Your instructions: Say how many lines in the records hold "false". Nothing but the number should be given.

::: Excerpted records

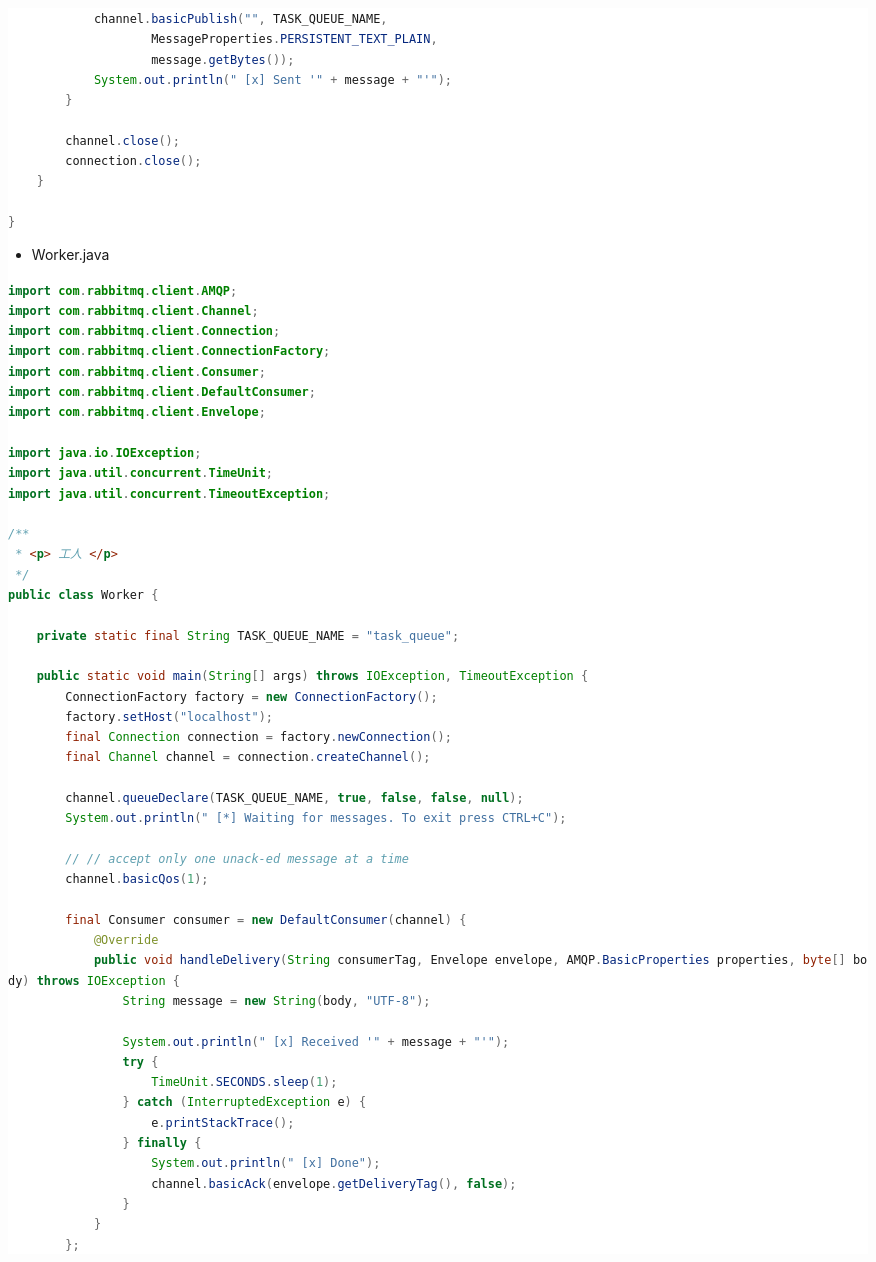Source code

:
 ```java
            channel.basicPublish("", TASK_QUEUE_NAME,
                    MessageProperties.PERSISTENT_TEXT_PLAIN,
                    message.getBytes());
            System.out.println(" [x] Sent '" + message + "'");
        }

        channel.close();
        connection.close();
    }

}
```

- Worker.java

```java
import com.rabbitmq.client.AMQP;
import com.rabbitmq.client.Channel;
import com.rabbitmq.client.Connection;
import com.rabbitmq.client.ConnectionFactory;
import com.rabbitmq.client.Consumer;
import com.rabbitmq.client.DefaultConsumer;
import com.rabbitmq.client.Envelope;

import java.io.IOException;
import java.util.concurrent.TimeUnit;
import java.util.concurrent.TimeoutException;

/**
 * <p> 工人 </p>
 */
public class Worker {

    private static final String TASK_QUEUE_NAME = "task_queue";

    public static void main(String[] args) throws IOException, TimeoutException {
        ConnectionFactory factory = new ConnectionFactory();
        factory.setHost("localhost");
        final Connection connection = factory.newConnection();
        final Channel channel = connection.createChannel();

        channel.queueDeclare(TASK_QUEUE_NAME, true, false, false, null);
        System.out.println(" [*] Waiting for messages. To exit press CTRL+C");

        // // accept only one unack-ed message at a time
        channel.basicQos(1);

        final Consumer consumer = new DefaultConsumer(channel) {
            @Override
            public void handleDelivery(String consumerTag, Envelope envelope, AMQP.BasicProperties properties, byte[] body) throws IOException {
                String message = new String(body, "UTF-8");

                System.out.println(" [x] Received '" + message + "'");
                try {
                    TimeUnit.SECONDS.sleep(1);
                } catch (InterruptedException e) {
                    e.printStackTrace();
                } finally {
                    System.out.println(" [x] Done");
                    channel.basicAck(envelope.getDeliveryTag(), false);
                }
            }
        };
```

::::::

Solution: 2